American Oversight’s Covid-19 Oversight Hub provides news and policy resources to help you keep track of investigations into the government’s pandemic response. The project brings together a public documents database, an oversight tracker of important ongoing investigations and litigation, regular news updates, and deeper dives into key issues.
For the latest news on the pandemic, as well as updates on various oversight investigations, sign up for our weekly Covid-19 Oversight News email.
‘The Most Difficult Time’
As the months get colder, the pandemic’s toll is expected to keep growing. Centers for Disease Control and Prevention Director Robert Redfield has said he believes the next three months will be “the most difficult time in the public health history of this nation.” The United States surpassed 100,000 hospitalizations due to the coronavirus on Sunday, and as the national hospital system becomes overwhelmed, the country faces the possibility of surpassing 3,000 daily deaths this week.
The Consequences of a State-by-State Approach
ProPublica reported that states with few coronavirus restrictions are undermining the mitigation efforts of nearby or neighboring states, since individuals can freely cross borders to attend maskless events, often contracting Covid-19 in the process. A USA Today investigation revealed that residents of Florida who were infected with Covid-19 visited at least 46 states in the weeks before they tested positive, further illustrating the dangers of inter-state travel.
Vaccine Distribution Recommendations Arrive…
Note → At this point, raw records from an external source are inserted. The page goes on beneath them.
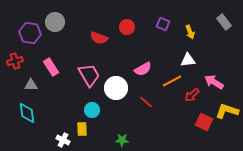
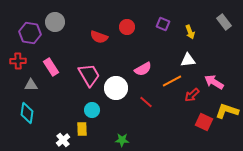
red semicircle: moved 1 px up
red cross: moved 3 px right; rotated 14 degrees clockwise
cyan diamond: rotated 15 degrees clockwise
white cross: rotated 24 degrees clockwise
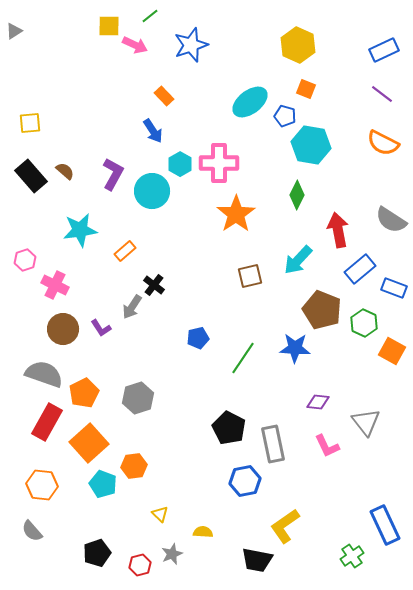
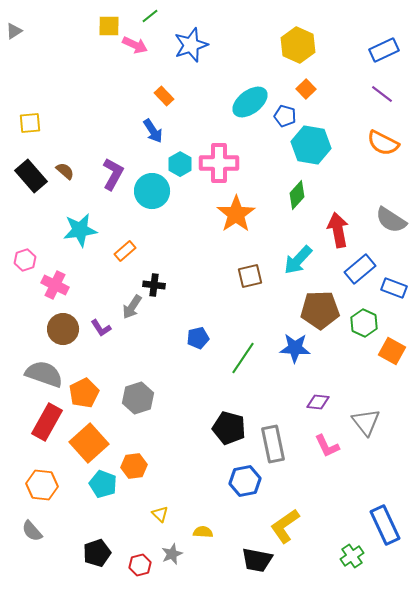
orange square at (306, 89): rotated 24 degrees clockwise
green diamond at (297, 195): rotated 16 degrees clockwise
black cross at (154, 285): rotated 30 degrees counterclockwise
brown pentagon at (322, 310): moved 2 px left; rotated 24 degrees counterclockwise
black pentagon at (229, 428): rotated 12 degrees counterclockwise
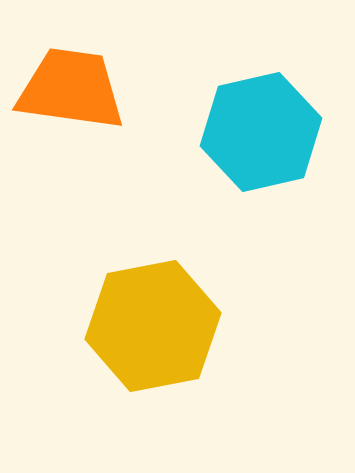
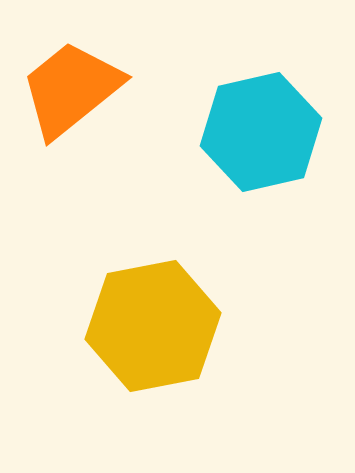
orange trapezoid: rotated 47 degrees counterclockwise
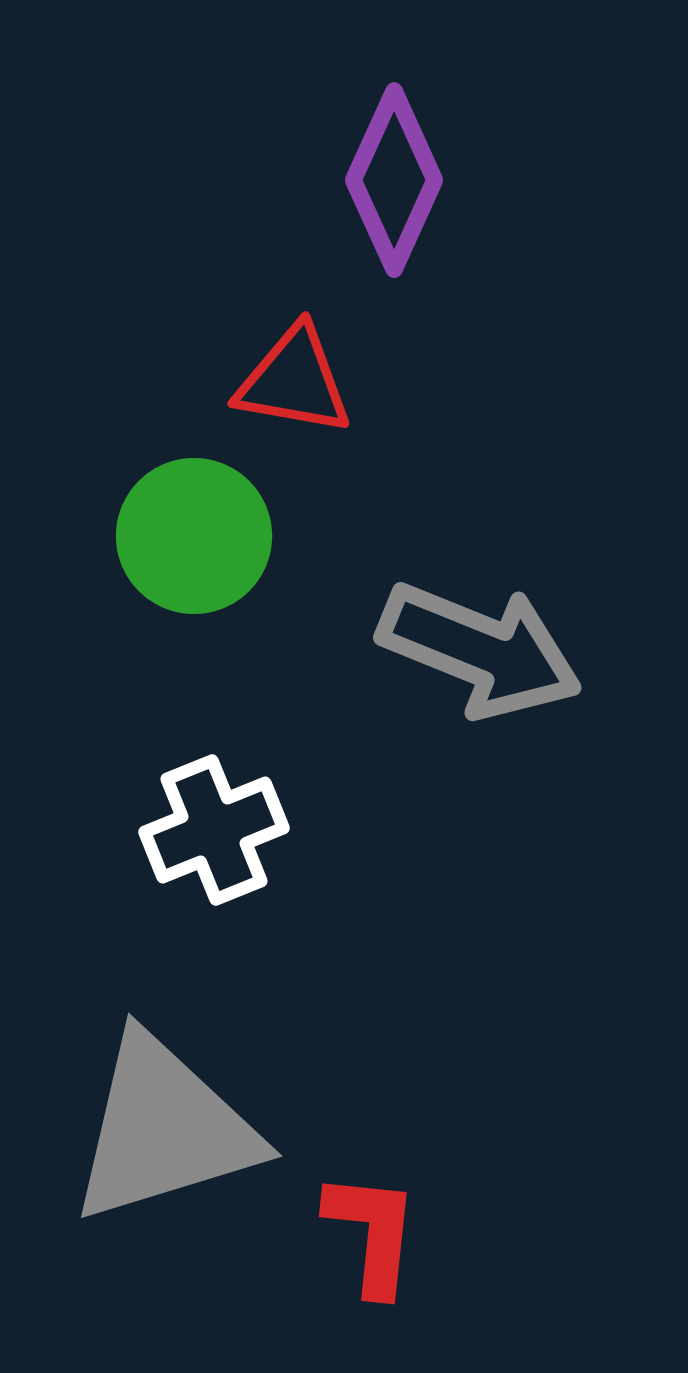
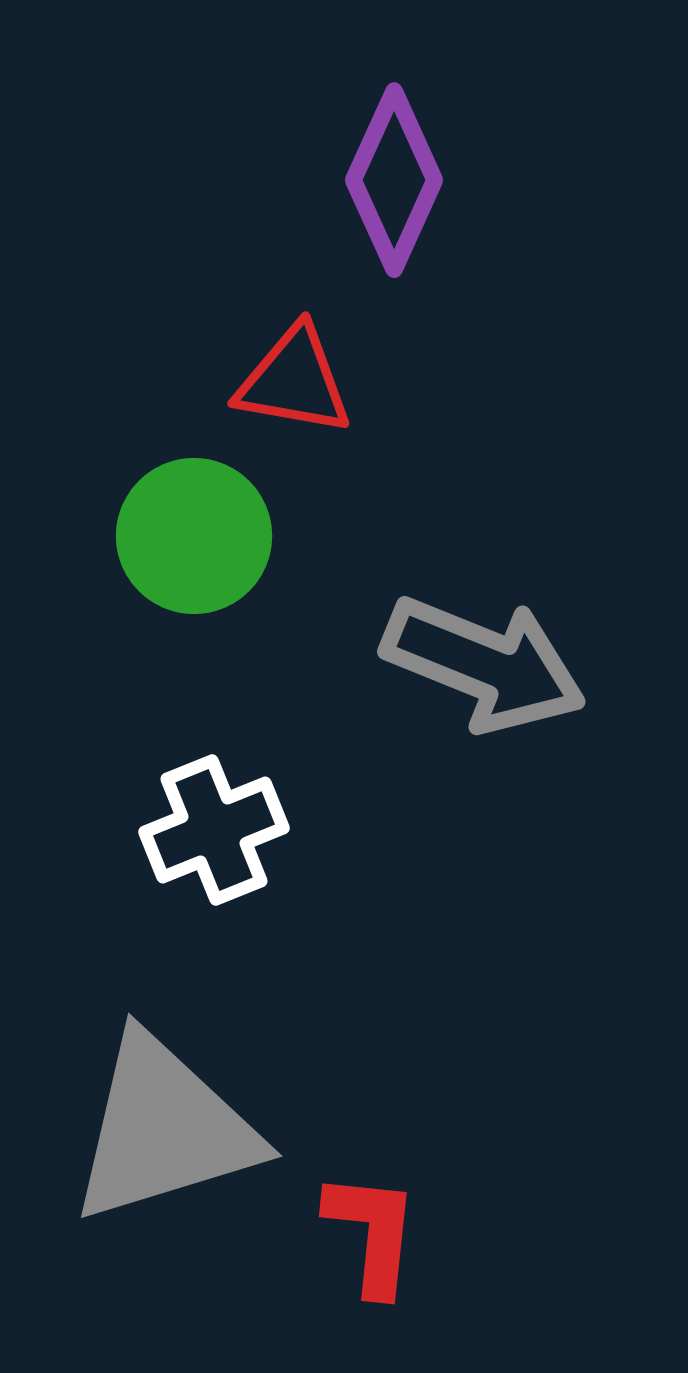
gray arrow: moved 4 px right, 14 px down
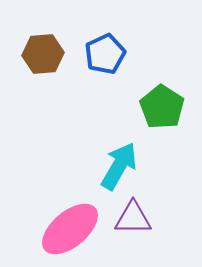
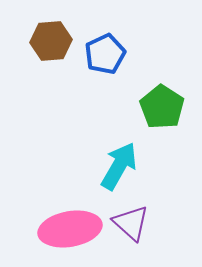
brown hexagon: moved 8 px right, 13 px up
purple triangle: moved 2 px left, 5 px down; rotated 42 degrees clockwise
pink ellipse: rotated 30 degrees clockwise
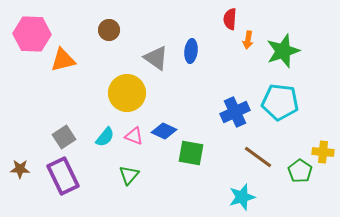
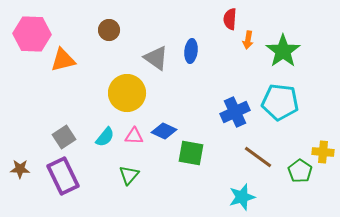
green star: rotated 16 degrees counterclockwise
pink triangle: rotated 18 degrees counterclockwise
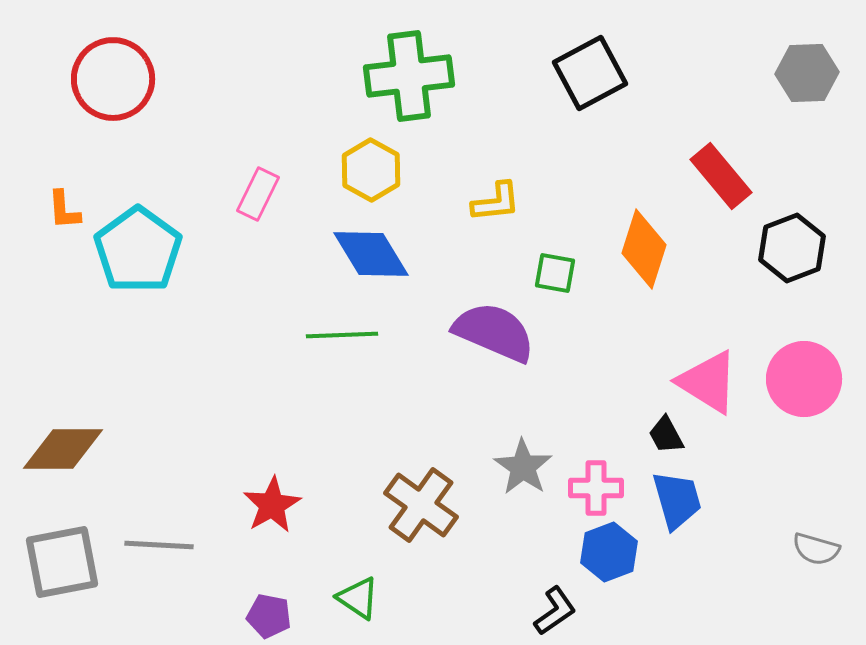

Last week, the Advisory Committee on Immunization Practices, a panel of medical and public health experts that advises the CDC, officially recommended that the first doses of a coronavirus vaccine be given to health-care workers and residents and staff of long-term care facilities, such as nursing homes. These recommendations were adopted by CDC Director Robert Redfield and now inform the actions of the Department of Health and Human Services, as well as state officials.
…But Details Remain Unclear
So far, the federal government has left most distribution details to the states, only committing to providing vaccinated individuals paper cards to remind them of their second dose (both Pfizer and Moderna’s vaccines require two doses to be effective). State plans remain disparate — some may have health providers make the tough decisions on vaccine allocation, and some may decide not to prioritize incarcerated people, despite high numbers of Covid-19 cases in prisons.
The process might not be smooth, either. Despite the promises made by Operation Warp Speed leaders, state officials have said that many health-care workers and nursing home residents will not be vaccinated in December. Hospitals may have to stagger vaccinations to mitigate the disruption that minor side effects, like headaches and fatigue, could have on the work of essential health-care employees during a time of increasing Covid-19 hospitalizations. Additionally, the wealthy may try to jump ahead in line, by playing up medical diagnoses, lobbying to have certain careers labeled “essential,” or taking other measures.
White House Actions
After months of promoting dubious and dangerous public health strategies, White House adviser Scott Atlas resigned last Monday. Atlas’ departure was followed by the White House Coronavirus Task Force escalating warnings in its most recent report, which urged Americans over 65 to fully isolate and those who traveled over Thanksgiving to “behave as if [they] have the virus.”
After weeks of inaction, President Donald Trump returned to his attempts to pressure federal agencies, admonishing Food and Drug Administration officials for not authorizing coronavirus vaccines fast enough. This week, the president will host state and federal government officials, leading vaccine manufacturers, and drug distributors at a “Covid-19 Vaccine Summit,” which some have criticized as a political event.
The Cost of Evictions
A newly published academic study examined the lifting of eviction moratoriums in 27 states from the spring and summer, finding that ending these moratoriums was linked to an average of 433,700 new Covid-19 cases and 10,700 deaths. The CDC’s national eviction moratorium, which was instituted in September, is set to expire at the end of the year, and by that time, nearly 12 million renters will owe thousands of dollars in back rent and utilities.
The Congressional Oversight Commission’s Latest Report
The Congressional Oversight Commission released its seventh report, which focused on the Treasury Department and the Department of Defense’s $700 million loan to transportation company YRC Worldwide. The loan was made under a program designed for businesses critical to national security, but the Department of Defense has not provided a satisfactory explanation for how YRC fits that description. The commission also expressed concerns about the terms and conditions of the loan; YRC had poor credit ratings before and during the pandemic, yet the Treasury provided the loan at a significantly lower interest rate than those offered to other borrowers with similar credit ratings.
Covid-19 in Behavioral Health and Addiction Treatment Programs
The House Oversight Committee, Sen. Elizabeth Warren, and Rep. Katie Porter released a report detailing findings from a comprehensive survey of Covid-19 outbreaks in behavioral health and addiction treatment programs. More than half of residential behavioral health facilities covered by the survey had at least one Covid-19 case, while one in seven facilities had larger outbreaks. The investigation found that limited testing capacity prevented residential behavioral health programs from conducting routine testing and that facilities’ paid sick leave policies did not provide sufficient coverage for all workers.